Le journaliste sportif français avait été arrêté en mai 2024 en Kabylie (nord-est) où il réalisait un reportage sur la JSK, une prestigieuse équipe de foot, puis condamné en juin 2025 à sept ans de prison pour "apologie du terrorisme", une peine confirmée en appel en décembre dernier.

Il avait retiré en mars un pourvoi en cassation et le dernier obstacle à une éventuelle grâce présidentielle résidait dans le pourvoi déposé par le procureur général.

"Le débat juridictionnel étant désormais clos, l'avenir de Christophe Gleizes relève à présent des prérogatives discrétionnaires du président" Abdelmajid Tebboune, ont ajouté les avocats à propos de la grâce du journaliste réclamée par sa famille.

L'avocat algérien et son collègue français ont dit exprimer "formellement le voeu" qu'une "mesure de grâce présidentielle soit accordée dans les plus brefs délais afin d'apporter un dénouement rapide et humain à cette affaire".

En Algérie, les présidents accordent traditionnellement leurs grâces lors des fêtes religieuses musulmanes et aussi à l'occasion de la fête du 5 juillet, qui célèbre l'indépendance du pays acquise au terme de 132 ans de colonisation française et huit années d'une guerre sanglante (1954-1962).

"Seule issue" 

"Nous attendions cette nouvelle depuis (...) mi-mars et nous en sommes particulièrement heureux", a déclaré à l'AFP Sylvie Godard, la mère du journaliste.

Le sort de M. Gleizes, qui fait partie de nombreux sujets de tension entre Paris et Alger, a encore été évoqué ce lundi lors d'une rencontre à Paris entre le ministre de l'Intérieur algérien Saïd Sayoud et son homologue français Laurent Nuñez.

Une crise profonde avait éclaté à l'été 2024 entre les deux pays lorsque Paris avait apporté son soutien à un plan d'autonomie sous "souveraineté marocaine" pour le territoire disputé du Sahara occidental. L'Algérie, qui soutient les indépendantistes du Front Polisario, avait immédiatement rappelé son ambassadeur en France.

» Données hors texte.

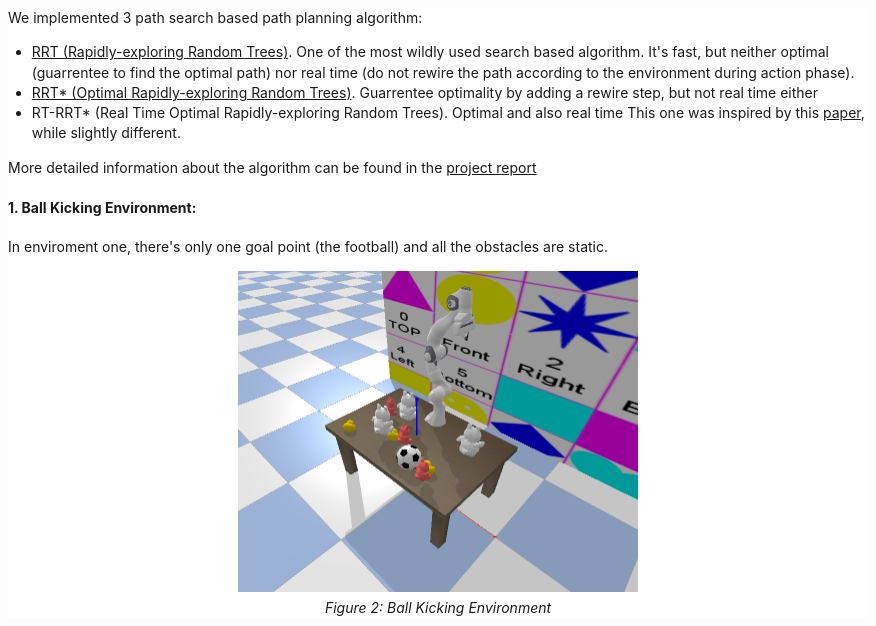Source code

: We implemented 3 path search based path planning algorithm:

- [RRT (Rapidly-exploring Random Trees)](https://msl.cs.illinois.edu/~lavalle/papers/Lav98c.pdf). One of the most wildly used search based algorithm. It's fast, but neither optimal (guarrentee to find the optimal path) nor real time (do not rewire the path according to the environment during action phase).
- [RRT* (Optimal Rapidly-exploring Random Trees)](https://arxiv.org/pdf/1105.1186). Guarrentee optimality by adding a rewire step, but not real time either
- RT-RRT* (Real Time Optimal Rapidly-exploring Random Trees). Optimal and also real time
This one was inspired by this [paper](https://www.researchgate.net/publication/301463753_RT-RRT_a_real-time_path_planning_algorithm_based_on_RRT), while slightly different.

More detailed information about the algorithm can be found in the [project report](./assets/project%20report.pdf)



#### 1. Ball Kicking Environment:
In enviroment one, there's only one goal point (the football) and all the obstacles are static.
<p align="center">
  <img src="assets/images/ball-kicking.png" alt="Ball Kicking Environment" width="400"/>
  <br>
  <em>Figure 2: Ball Kicking Environment</em>
</p>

La crise s'était aggravée avec l'arrestation en novembre 2024 de l'écrivain franco-algérien Boualem Sansal (gracié en novembre 2025), puis la mise en examen en avril 2025 d'un agent consulaire algérien accusé d'être impliqué dans l'enlèvement en France d'un influenceur algérien, Amir DZ.

Cette affaire avait conduit à l'expulsion réciproque d'une douzaine de diplomates et agents consulaires et au rappel de l'ambassadeur Stéphane Romatet.

Un dégel a été amorcé depuis février, marqué par le retour de l'ambassadeur à Alger et les visites en Algérie de trois ministres français.

La décision de la Cour de cassation "ouvre la voie à une grâce présidentielle, seule issue pour le drame humain que vivent Christophe Gleizes et sa famille", a indiqué à l'AFP Thibaut Bruttin, directeur général de Reporters sans frontières (RSF), qui chapeaute le comité de soutien à Christophe Gleizes.

"A quelques jours du coup d'envoi de la Coupe du monde", qui démarre le 11 juin aux Etats-Unis, au Mexique et au Canada, "il est indispensable que Christophe retrouve les siens et la tribune presse des stades", a-t-il ajouté.